--- START ---
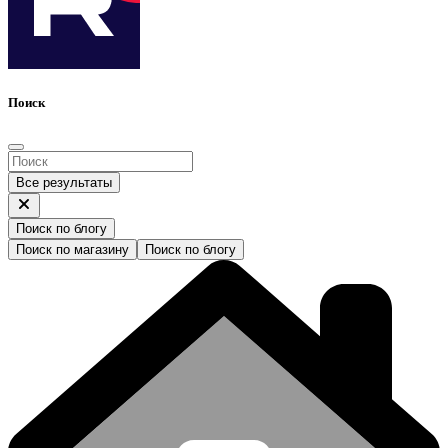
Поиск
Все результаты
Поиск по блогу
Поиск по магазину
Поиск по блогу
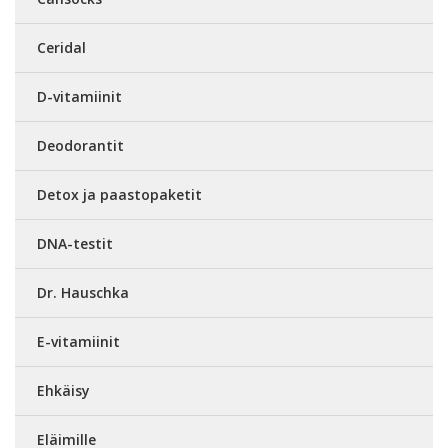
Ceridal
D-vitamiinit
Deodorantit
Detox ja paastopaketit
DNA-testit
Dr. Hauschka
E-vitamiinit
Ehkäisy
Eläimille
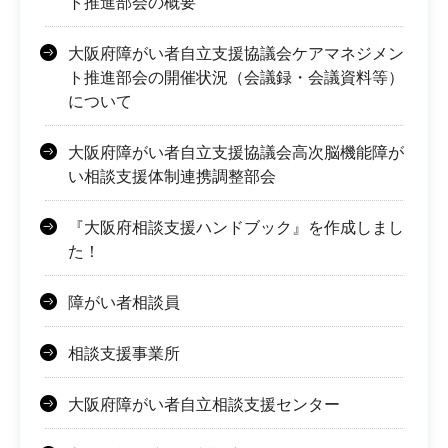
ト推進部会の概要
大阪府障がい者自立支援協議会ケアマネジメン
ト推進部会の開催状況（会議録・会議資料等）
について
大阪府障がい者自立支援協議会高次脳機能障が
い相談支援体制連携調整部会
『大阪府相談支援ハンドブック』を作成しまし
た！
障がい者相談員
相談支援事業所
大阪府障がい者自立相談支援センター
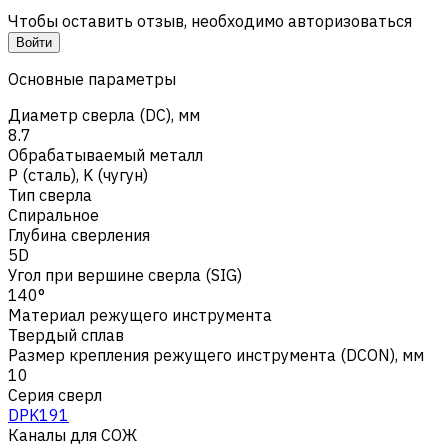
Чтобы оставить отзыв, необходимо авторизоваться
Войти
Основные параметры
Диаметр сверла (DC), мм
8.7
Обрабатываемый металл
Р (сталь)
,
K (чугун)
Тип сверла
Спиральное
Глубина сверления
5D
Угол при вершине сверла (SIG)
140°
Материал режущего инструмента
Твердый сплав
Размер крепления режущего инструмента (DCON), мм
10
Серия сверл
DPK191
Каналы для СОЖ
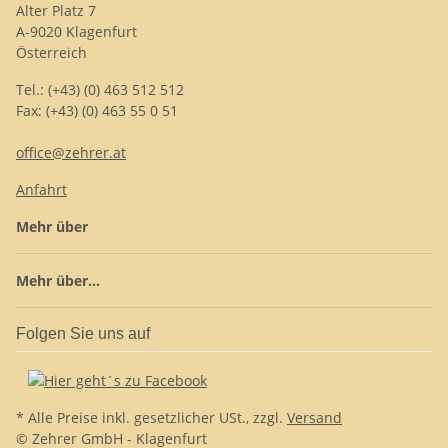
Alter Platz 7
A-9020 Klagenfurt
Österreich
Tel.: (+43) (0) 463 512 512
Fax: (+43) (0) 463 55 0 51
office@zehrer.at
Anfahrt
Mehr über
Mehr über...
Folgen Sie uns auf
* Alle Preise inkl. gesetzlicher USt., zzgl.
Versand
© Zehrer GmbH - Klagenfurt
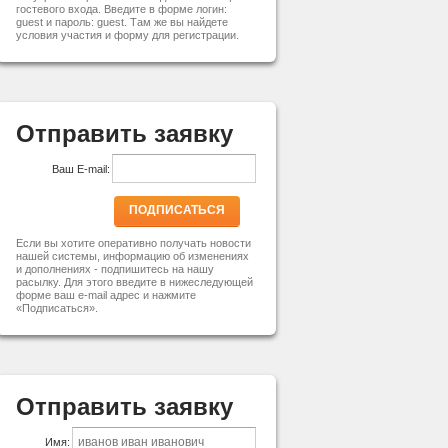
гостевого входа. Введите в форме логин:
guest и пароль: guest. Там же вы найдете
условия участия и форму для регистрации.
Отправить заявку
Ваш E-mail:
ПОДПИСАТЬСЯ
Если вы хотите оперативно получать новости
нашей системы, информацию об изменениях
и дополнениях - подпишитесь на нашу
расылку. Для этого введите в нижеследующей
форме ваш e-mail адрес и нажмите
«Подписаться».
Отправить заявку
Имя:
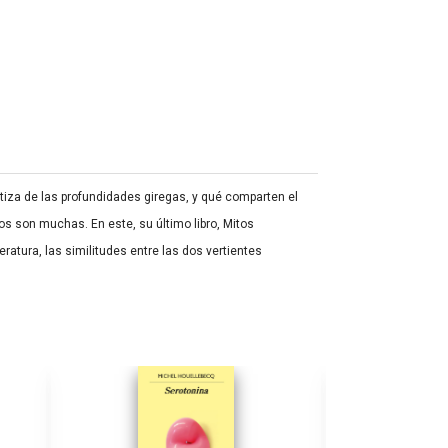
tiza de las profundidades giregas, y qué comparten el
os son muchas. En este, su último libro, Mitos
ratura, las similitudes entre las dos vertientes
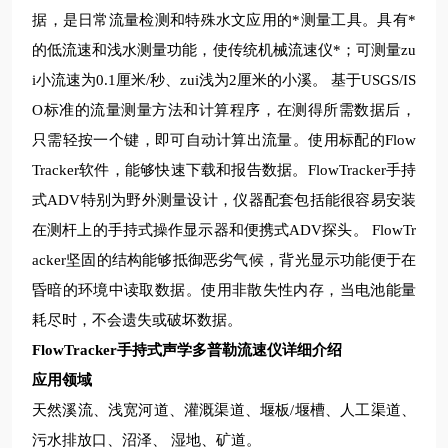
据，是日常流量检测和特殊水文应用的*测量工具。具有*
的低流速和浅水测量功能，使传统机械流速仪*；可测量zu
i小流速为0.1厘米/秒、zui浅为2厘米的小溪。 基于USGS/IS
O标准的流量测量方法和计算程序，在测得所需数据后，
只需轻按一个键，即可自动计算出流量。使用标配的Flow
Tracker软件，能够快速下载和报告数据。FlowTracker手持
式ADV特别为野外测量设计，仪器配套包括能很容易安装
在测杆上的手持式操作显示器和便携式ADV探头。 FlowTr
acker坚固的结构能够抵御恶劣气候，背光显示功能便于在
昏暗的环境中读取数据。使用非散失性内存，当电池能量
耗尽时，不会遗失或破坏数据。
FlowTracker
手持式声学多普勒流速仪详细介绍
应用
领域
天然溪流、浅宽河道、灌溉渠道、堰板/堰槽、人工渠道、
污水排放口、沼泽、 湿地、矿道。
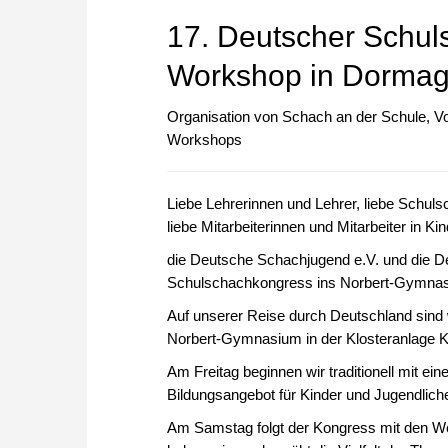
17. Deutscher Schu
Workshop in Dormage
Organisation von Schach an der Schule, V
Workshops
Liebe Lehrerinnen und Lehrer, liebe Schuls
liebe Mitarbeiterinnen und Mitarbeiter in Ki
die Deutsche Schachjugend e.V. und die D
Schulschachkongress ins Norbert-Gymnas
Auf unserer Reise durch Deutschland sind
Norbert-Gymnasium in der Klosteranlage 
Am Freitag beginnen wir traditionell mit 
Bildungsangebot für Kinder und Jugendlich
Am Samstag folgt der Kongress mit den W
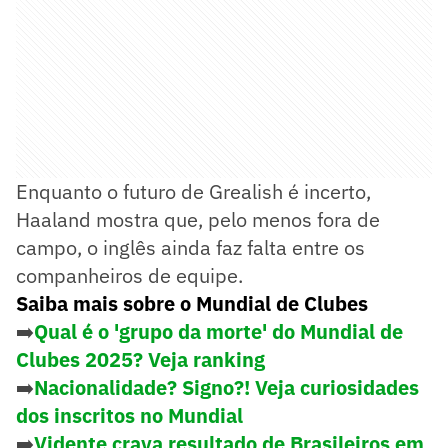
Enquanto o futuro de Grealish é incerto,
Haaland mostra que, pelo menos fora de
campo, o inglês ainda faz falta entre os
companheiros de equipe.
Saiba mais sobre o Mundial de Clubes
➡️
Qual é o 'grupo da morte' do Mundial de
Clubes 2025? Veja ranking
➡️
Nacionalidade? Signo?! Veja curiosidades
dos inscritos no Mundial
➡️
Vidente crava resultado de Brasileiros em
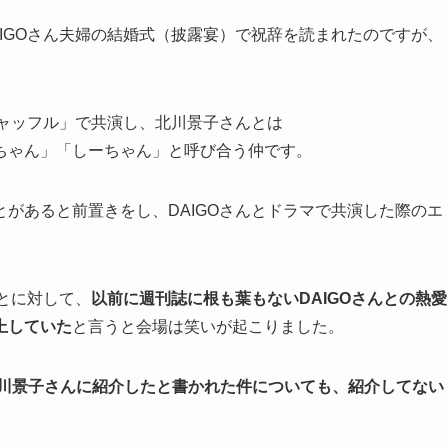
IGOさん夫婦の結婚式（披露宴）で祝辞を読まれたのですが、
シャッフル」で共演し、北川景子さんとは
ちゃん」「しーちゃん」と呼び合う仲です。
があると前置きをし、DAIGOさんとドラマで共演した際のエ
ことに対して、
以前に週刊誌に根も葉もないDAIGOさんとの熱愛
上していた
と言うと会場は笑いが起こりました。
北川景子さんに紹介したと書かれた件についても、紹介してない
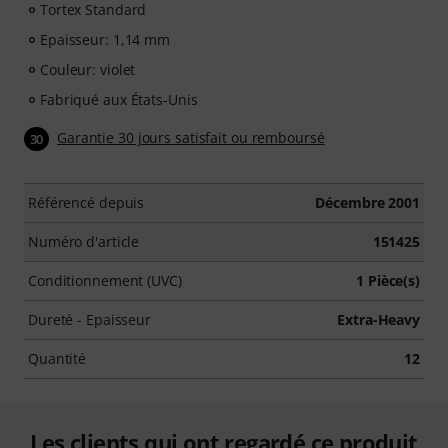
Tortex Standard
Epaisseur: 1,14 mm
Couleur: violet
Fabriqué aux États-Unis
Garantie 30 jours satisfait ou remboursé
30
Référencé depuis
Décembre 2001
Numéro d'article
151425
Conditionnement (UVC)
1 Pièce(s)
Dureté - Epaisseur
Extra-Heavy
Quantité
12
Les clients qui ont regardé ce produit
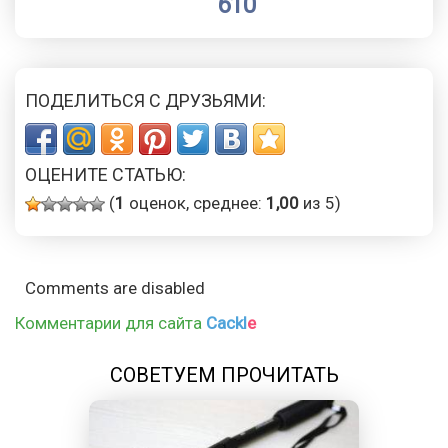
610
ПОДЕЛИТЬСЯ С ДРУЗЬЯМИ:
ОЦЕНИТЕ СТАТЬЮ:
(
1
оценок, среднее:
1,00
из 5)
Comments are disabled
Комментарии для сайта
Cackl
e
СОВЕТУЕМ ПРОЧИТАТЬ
--- END ---
--- START ---
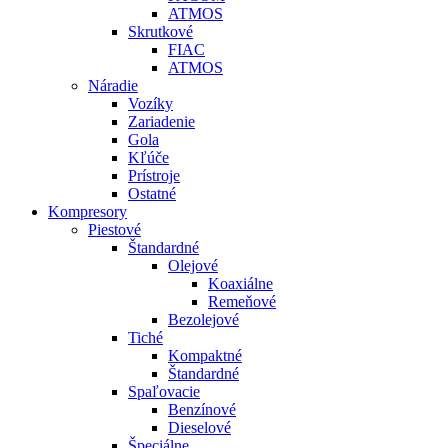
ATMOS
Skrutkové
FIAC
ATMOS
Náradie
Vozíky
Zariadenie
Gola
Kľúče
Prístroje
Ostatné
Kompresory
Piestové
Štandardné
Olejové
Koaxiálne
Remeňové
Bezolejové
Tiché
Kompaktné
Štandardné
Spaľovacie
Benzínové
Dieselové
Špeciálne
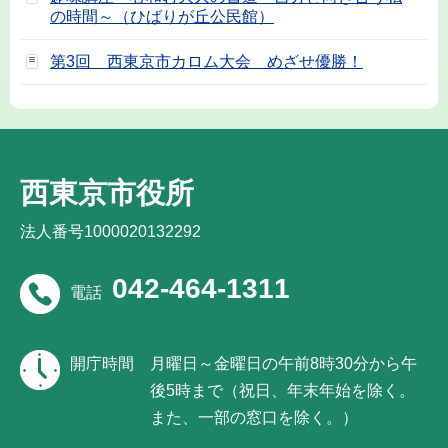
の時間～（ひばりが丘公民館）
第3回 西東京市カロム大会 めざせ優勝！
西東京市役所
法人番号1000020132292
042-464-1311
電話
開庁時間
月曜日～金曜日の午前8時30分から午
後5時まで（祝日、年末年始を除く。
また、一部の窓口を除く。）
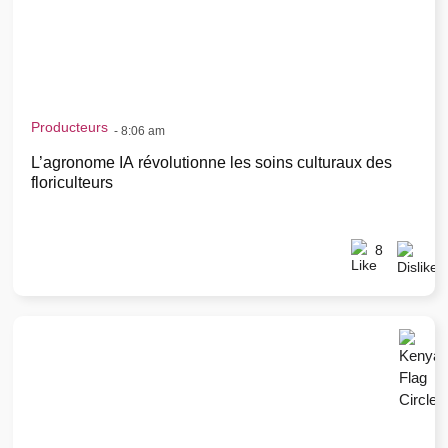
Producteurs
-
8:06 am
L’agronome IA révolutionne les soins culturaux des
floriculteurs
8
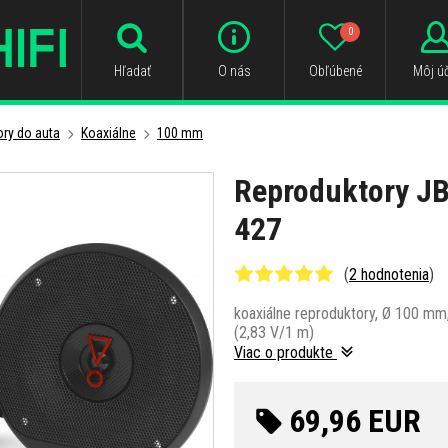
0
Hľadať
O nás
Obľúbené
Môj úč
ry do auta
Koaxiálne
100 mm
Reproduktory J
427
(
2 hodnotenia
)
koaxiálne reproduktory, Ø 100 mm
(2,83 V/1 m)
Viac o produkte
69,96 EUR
--- END ---
--- START ---
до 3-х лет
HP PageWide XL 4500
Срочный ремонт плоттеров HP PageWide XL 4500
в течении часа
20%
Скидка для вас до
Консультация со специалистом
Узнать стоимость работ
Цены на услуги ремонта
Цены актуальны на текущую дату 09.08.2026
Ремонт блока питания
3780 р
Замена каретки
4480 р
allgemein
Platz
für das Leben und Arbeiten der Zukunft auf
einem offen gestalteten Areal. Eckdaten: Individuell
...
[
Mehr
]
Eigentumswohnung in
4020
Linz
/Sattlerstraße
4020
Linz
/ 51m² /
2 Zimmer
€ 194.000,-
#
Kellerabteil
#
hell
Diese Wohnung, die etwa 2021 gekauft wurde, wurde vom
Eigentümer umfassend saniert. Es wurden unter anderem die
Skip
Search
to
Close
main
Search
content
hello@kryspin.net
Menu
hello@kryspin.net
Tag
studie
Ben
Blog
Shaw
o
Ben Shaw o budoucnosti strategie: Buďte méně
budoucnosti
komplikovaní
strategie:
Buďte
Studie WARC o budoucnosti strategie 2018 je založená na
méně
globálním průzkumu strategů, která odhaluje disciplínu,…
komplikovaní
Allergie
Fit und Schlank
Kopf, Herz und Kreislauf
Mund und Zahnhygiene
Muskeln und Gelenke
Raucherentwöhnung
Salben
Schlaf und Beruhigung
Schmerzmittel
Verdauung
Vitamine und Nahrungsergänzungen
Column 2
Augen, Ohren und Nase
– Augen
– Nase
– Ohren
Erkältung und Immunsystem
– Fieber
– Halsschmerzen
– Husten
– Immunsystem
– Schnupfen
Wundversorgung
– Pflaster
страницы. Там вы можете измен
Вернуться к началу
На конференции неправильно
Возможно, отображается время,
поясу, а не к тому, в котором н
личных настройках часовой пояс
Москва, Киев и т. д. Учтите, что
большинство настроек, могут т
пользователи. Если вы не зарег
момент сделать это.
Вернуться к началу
--- END ---
Task requirements: Can you lay out everything in the records from the line containing "Чтобы оставить отзыв, необходимо" down to the line containing "污水排放口、沼泽、 湿地、矿道。", both included, as a numbered list with blank lines and the pictures left out?

Solution to this task:
1. Чтобы оставить отзыв, необходимо авторизоваться
2. Войти
3. Основные параметры
4. Диаметр сверла (DC), мм
5. 8.7
6. Обрабатываемый металл
7. Р (сталь)
8. ,
9. K (чугун)
10. Тип сверла
11. Спиральное
12. Глубина сверления
13. 5D
14. Угол при вершине сверла (SIG)
15. 140°
16. Материал режущего инструмента
17. Твердый сплав
18. Размер крепления режущего инструмента (DCON), мм
19. 10
20. Серия сверл
21. DPK191
22. Каналы для СОЖ
23. Alter Platz 7
24. A-9020 Klagenfurt
25. Österreich
26. Tel.: (+43) (0) 463 512 512
27. Fax: (+43) (0) 463 55 0 51
28. office@zehrer.at
29. Anfahrt
30. Mehr über
31. Mehr über...
32. Folgen Sie uns auf
33. * Alle Preise inkl. gesetzlicher USt., zzgl.
34. Versand
35. © Zehrer GmbH - Klagenfurt
36. гостевого входа. Введите в форме логин:
37. guest и пароль: guest. Там же вы найдете
38. условия участия и форму для регистрации.
39. Отправить заявку
40. Ваш E-mail:
41. ПОДПИСАТЬСЯ
42. Если вы хотите оперативно получать новости
43. нашей системы, информацию об изменениях
44. и дополнениях - подпишитесь на нашу
45. расылку. Для этого введите в нижеследующей
46. форме ваш e-mail адрес и нажмите
47. «Подписаться».
48. Отправить заявку
49. Имя:
50. tiza de las profundidades giregas, y qué comparten el
51. os son muchas. En este, su último libro, Mitos
52. ratura, las similitudes entre las dos vertientes
53. 据，是日常流量检测和特殊水文应用的*测量工具。具有*
54. 的低流速和浅水测量功能，使传统机械流速仪*；可测量zu
55. i小流速为0.1厘米/秒、zui浅为2厘米的小溪。 基于USGS/IS
56. O标准的流量测量方法和计算程序，在测得所需数据后，
57. 只需轻按一个键，即可自动计算出流量。使用标配的Flow
58. Tracker软件，能够快速下载和报告数据。FlowTracker手持
59. 式ADV特别为野外测量设计，仪器配套包括能很容易安装
60. 在测杆上的手持式操作显示器和便携式ADV探头。 FlowTr
61. acker坚固的结构能够抵御恶劣气候，背光显示功能便于在
62. 昏暗的环境中读取数据。使用非散失性内存，当电池能量
63. 耗尽时，不会遗失或破坏数据。
64. FlowTracker
65. 手持式声学多普勒流速仪详细介绍
66. 应用
67. 领域
68. 天然溪流、浅宽河道、灌溉渠道、堰板/堰槽、人工渠道、
69. 污水排放口、沼泽、 湿地、矿道。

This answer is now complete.